### EXPLORE THE MATERIAL
A. For each statement below, say yes or no to whether the mangrove text supports it, and quote the words of the text that decide it.
(i) The study was carried out in a mangrove forest in the Tamshui estuary.
(ii) Mangrove forest is described as a phosphorus-limited environment.
(iii) The research evaluated four major nitrogen processes.
B. Rewrite the mangrove text starting with "活動備忘 Event Memo：" and going on through "anthropogenic N sources.", swapping "salinity" for "pH".

*** TEXT EXCERPT Section Begins ***

活動備忘 Event Memo：
Mangrove forest is considered a nitrogen (N) limited environment having high potential of microbial N2-fixation, denitrification and plant N uptake. However, high anthropogenic N loading and saltwater intrusion may change the soil microbial community and alter the N dynamics in the mangrove ecosystems. This research was designed to evaluate three major N processes in a mangrove forest in Tamshui estuary: soil nitrogenase activity (NA), soil denitrification enzyme activity (DEA) and N assimilation of mangrove seedlings. We aimed to obtain a better understanding of how these processes relate to soil physiochemical factors such as temperature, salinity and organic carbon (OC), and how the processes reflect high anthropogenic N sources.

*** TEXT EXCERPT Section Ends ***
*** EXERCISE DATA Section Begins ***

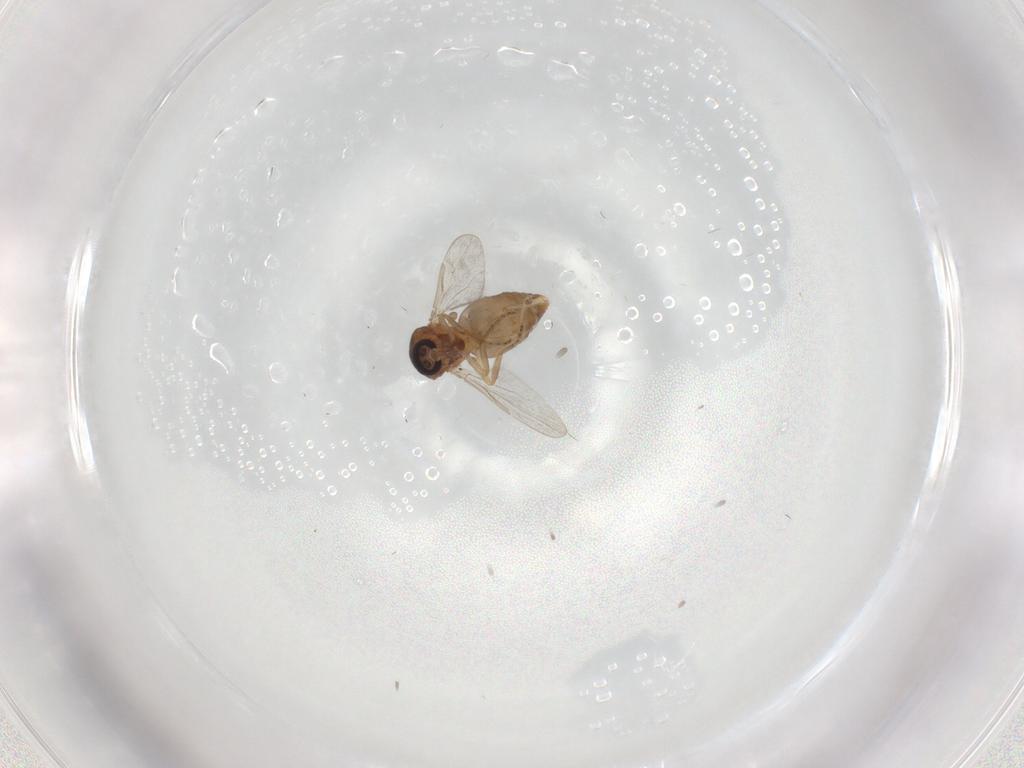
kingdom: Animalia
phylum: Arthropoda
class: Insecta
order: Diptera
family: Ceratopogonidae
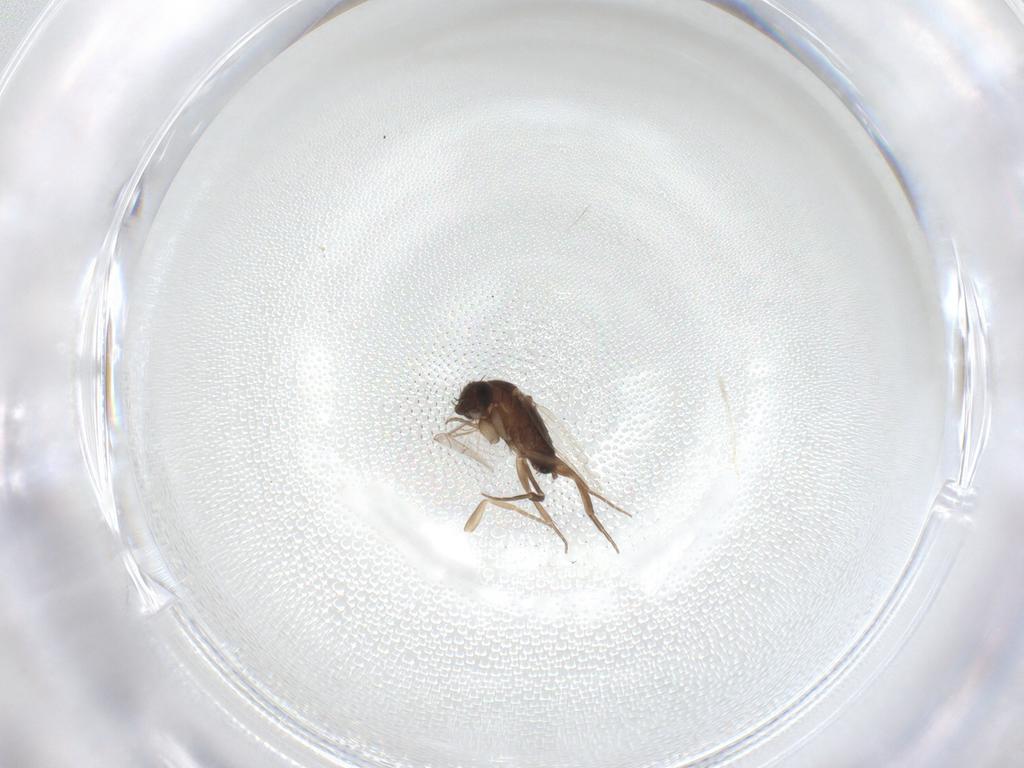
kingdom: Animalia
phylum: Arthropoda
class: Insecta
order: Diptera
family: Phoridae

*** EXERCISE DATA Section Ends ***

### SOLUTIONS TO THE TASKS
A.
(i) Yes: "a mangrove forest in Tamshui estuary"
(ii) No: "Mangrove forest is considered a nitrogen (N) limited environment"
(iii) No: "This research was designed to evaluate three major N processes"

B.
活動備忘 Event Memo：
Mangrove forest is considered a nitrogen (N) limited environment having high potential of microbial N2-fixation, denitrification and plant N uptake. However, high anthropogenic N loading and saltwater intrusion may change the soil microbial community and alter the N dynamics in the mangrove ecosystems. This research was designed to evaluate three major N processes in a mangrove forest in Tamshui estuary: soil nitrogenase activity (NA), soil denitrification enzyme activity (DEA) and N assimilation of mangrove seedlings. We aimed to obtain a better understanding of how these processes relate to soil physiochemical factors such as temperature, pH and organic carbon (OC), and how the processes reflect high anthropogenic N sources.